LAX officials Friday unveiled the new lower level lot, named LAX-It, which is located at 9610 Sky Way, an approximately three minute walk from Terminal 1. Shuttles will also run between Terminal 1 and LA Exit every three minutes.

The new rule does not apply to drop-offs, only pickups.

"I want to emphasize, if you're being dropped off at the airport by a ride app or a taxi, nothing changes from today, you can continue to go into the upper level at the Central Terminal Area," said Keith Wilschetz, deputy executive director of operations and emergency management for LAX, in a news conference Friday. "This is only for pickups for the ride app or the taxis."

The LAX-It lot will be capable of handling about 18,000 rideshare pickups per day.

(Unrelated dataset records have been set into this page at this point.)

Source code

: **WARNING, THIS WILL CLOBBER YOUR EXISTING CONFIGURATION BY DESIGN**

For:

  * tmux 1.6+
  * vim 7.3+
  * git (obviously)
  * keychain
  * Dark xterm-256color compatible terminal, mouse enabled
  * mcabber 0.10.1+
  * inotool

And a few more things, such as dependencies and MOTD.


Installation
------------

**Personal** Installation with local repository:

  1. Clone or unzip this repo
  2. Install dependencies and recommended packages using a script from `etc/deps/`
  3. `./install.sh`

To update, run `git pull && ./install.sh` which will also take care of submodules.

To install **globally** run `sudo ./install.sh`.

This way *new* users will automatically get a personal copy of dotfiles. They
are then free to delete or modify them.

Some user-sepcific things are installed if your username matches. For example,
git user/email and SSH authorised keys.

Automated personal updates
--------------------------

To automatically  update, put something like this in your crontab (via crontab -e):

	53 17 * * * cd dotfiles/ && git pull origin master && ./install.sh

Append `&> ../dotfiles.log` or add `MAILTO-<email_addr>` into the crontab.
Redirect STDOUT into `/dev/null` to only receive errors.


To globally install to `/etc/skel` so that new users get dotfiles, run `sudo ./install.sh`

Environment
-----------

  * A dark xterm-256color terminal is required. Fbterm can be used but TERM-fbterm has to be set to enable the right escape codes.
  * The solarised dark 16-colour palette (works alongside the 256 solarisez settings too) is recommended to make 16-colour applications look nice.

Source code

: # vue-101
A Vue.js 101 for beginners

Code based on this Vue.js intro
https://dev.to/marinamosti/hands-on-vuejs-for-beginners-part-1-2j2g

Wilschetz explained that the advantage of this new system will be that rideshare cars will not have to fight traffic to get out of the Central Terminal Area once they pick up their passengers.

"Once you're in your car, you're right on Sepulveda, and that's very important...We don't anticipate anyone waiting longer than 25 minutes from the time you order your Uber or Lyft."

The shuttles will also have their own dedicated lanes.

"So we can make sure that nothing gets in the way of this shuttle system, running very fast and very efficient and unimpeded, through the Central Terminal Area," Wilschetz said.

The lot will remain in place until the new Automated People Mover opens in 2023.

"Once our people mover opens in 2023, this lot will go away, we will no longer need it," Wilschetz said.

Wilschetz explained Friday that the airport has experienced a spike in congestion over the past few years that has made such a policy necessary.

"By 2022, the average summer day is going to be exactly the same as the day before Thanksgiving, the worst day two years ago, in 2017, and that is not acceptable at Los Angeles World Airports," Wilschetz said. "So we knew we had to do something to get ahead of that."

About 100,000 vehicles come through the Central Terminal Area daily. Uber and Lyft currently make up 27 percent of that total.

"We have spent the last year working with the transportation network companies -- Uber, Lyft, Opoli -- and the taxi industry, to design and build the lot that you see behind me," Wilschetz said.

The people mover will be a 2.25-mile elevated train system which will have three stations inside the Central Terminal Area and another three outside of it, including a Metro station, linking public transit to LAX.